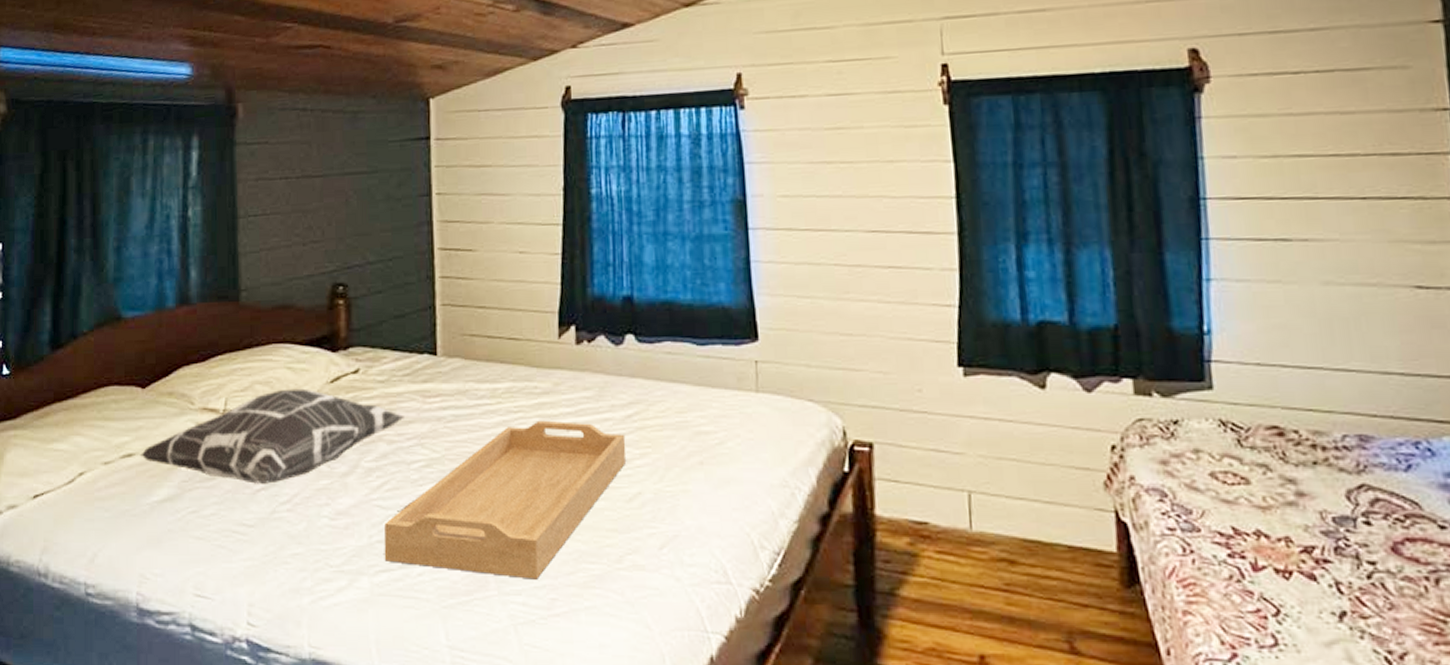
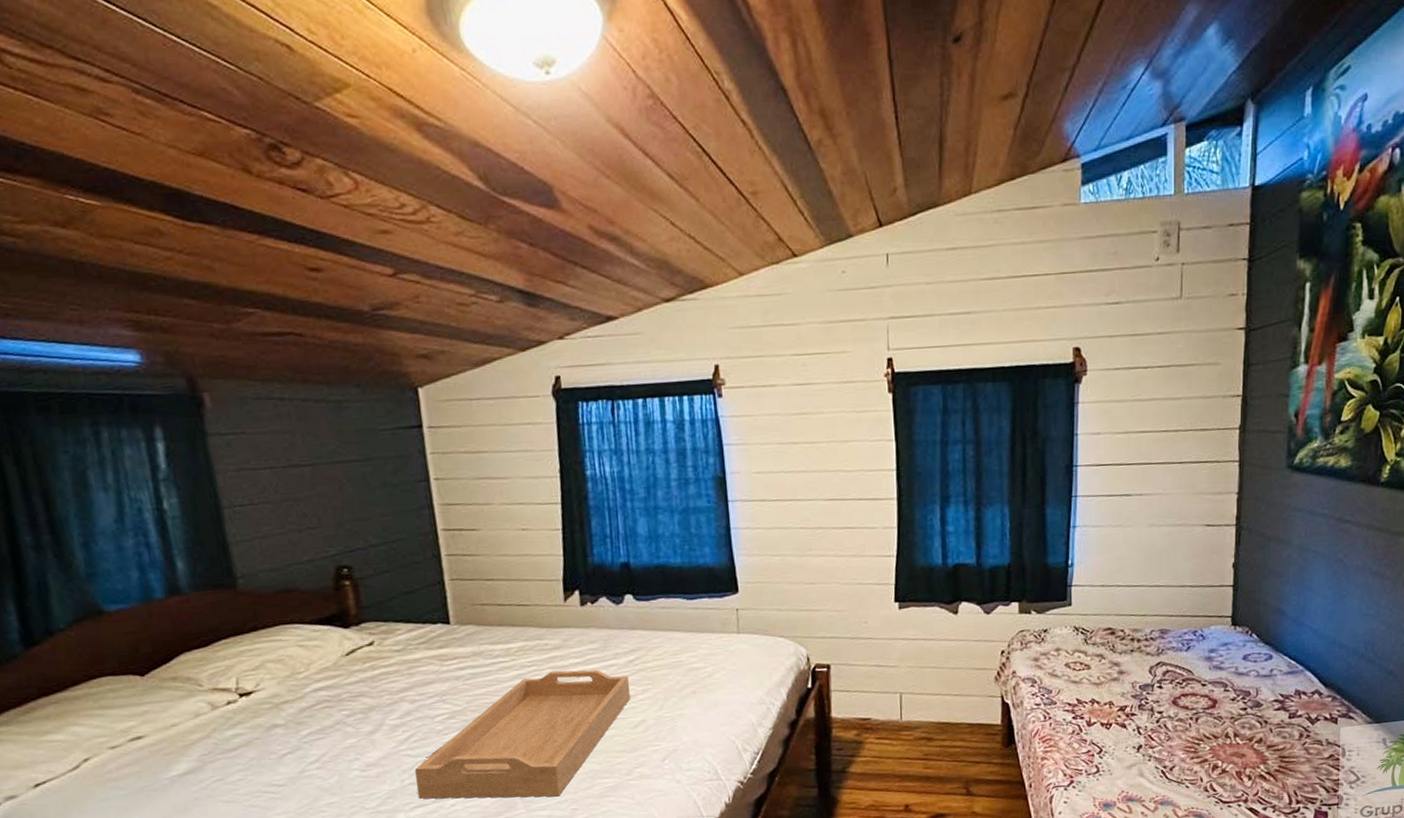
decorative pillow: present [139,388,404,484] -> none [149,662,424,750]

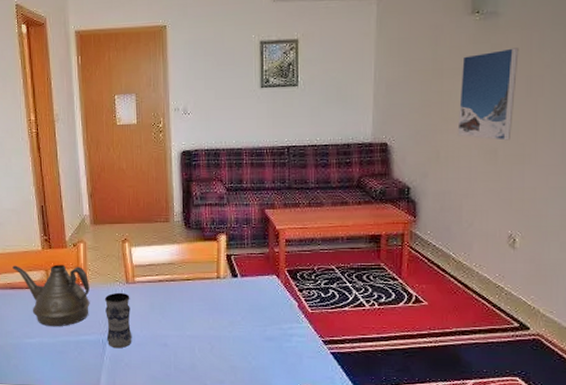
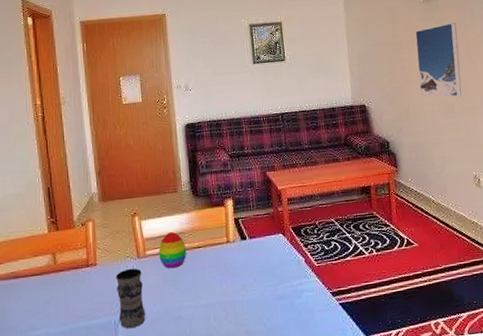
teapot: present [12,264,90,327] -> none [16,245,101,314]
decorative egg: none [147,262,176,298] -> present [159,232,187,269]

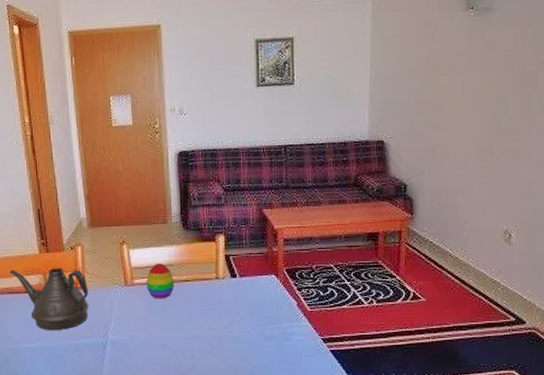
teapot: none [16,245,101,314] -> present [10,268,89,331]
jar: present [115,268,146,329] -> none [103,295,132,351]
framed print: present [415,22,462,97] -> none [453,43,513,137]

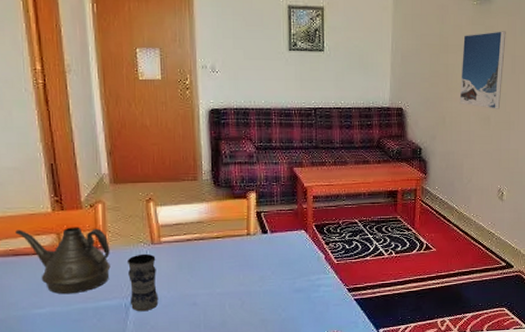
jar: none [103,295,132,351] -> present [127,253,159,312]
decorative egg: present [146,263,175,299] -> none [175,221,205,257]
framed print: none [453,43,513,137] -> present [459,31,506,109]

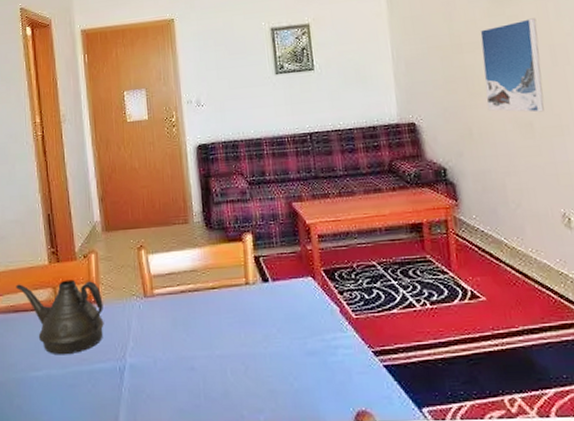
jar: present [127,253,159,312] -> none [120,308,154,377]

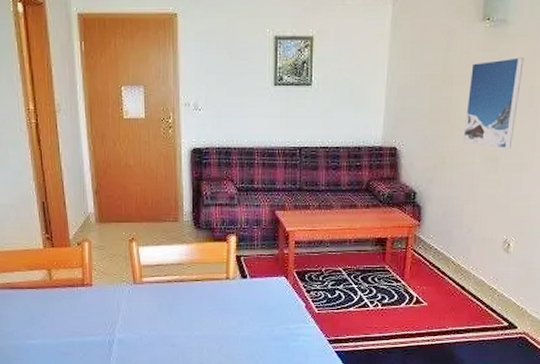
teapot: present [16,279,104,355] -> none [12,263,96,328]

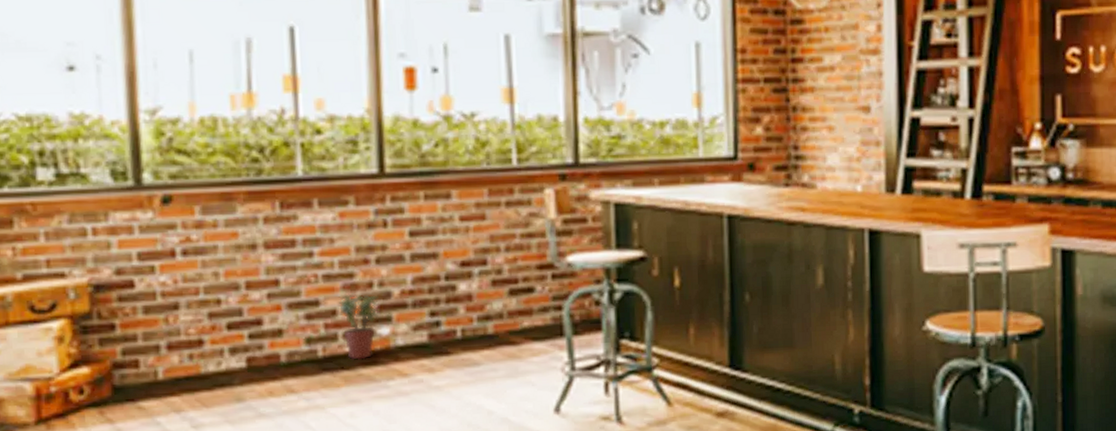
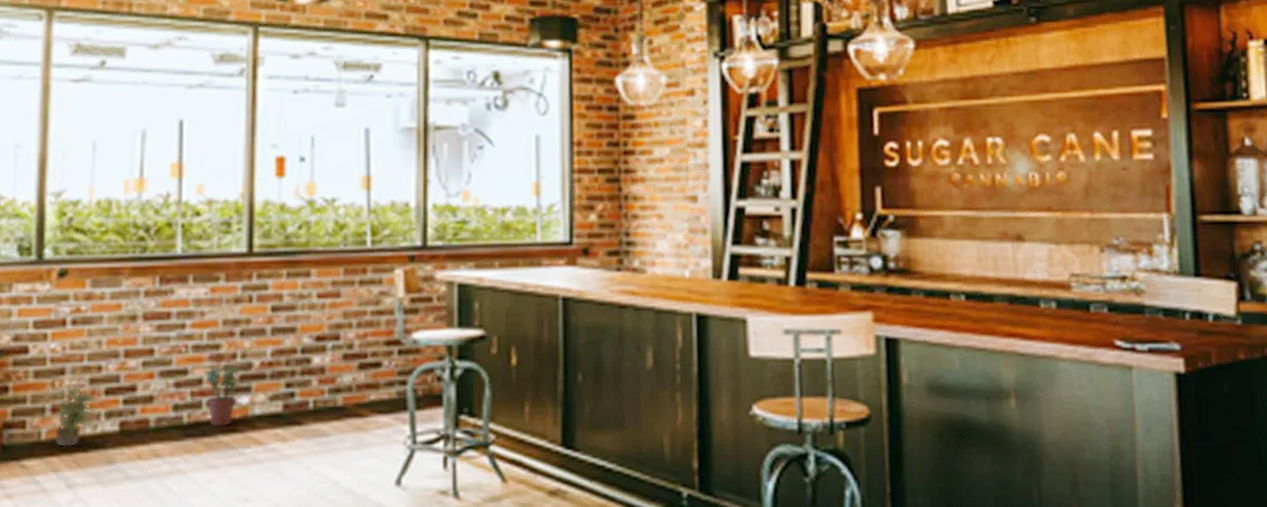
potted plant: none [162,311,224,387] -> present [49,376,101,448]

※

### Task statement
The task calls for every record to be transcribed exactly, with no images included.

### Solution to this exercise
decorative pillow: present [139,388,404,484] -> none [149,662,424,750]

teapot: present [12,264,90,327] -> none [16,245,101,314]
decorative egg: none [147,262,176,298] -> present [159,232,187,269]

teapot: none [16,245,101,314] -> present [10,268,89,331]
jar: present [115,268,146,329] -> none [103,295,132,351]
framed print: present [415,22,462,97] -> none [453,43,513,137]

jar: none [103,295,132,351] -> present [127,253,159,312]
decorative egg: present [146,263,175,299] -> none [175,221,205,257]
framed print: none [453,43,513,137] -> present [459,31,506,109]

jar: present [127,253,159,312] -> none [120,308,154,377]

teapot: present [16,279,104,355] -> none [12,263,96,328]

potted plant: none [162,311,224,387] -> present [49,376,101,448]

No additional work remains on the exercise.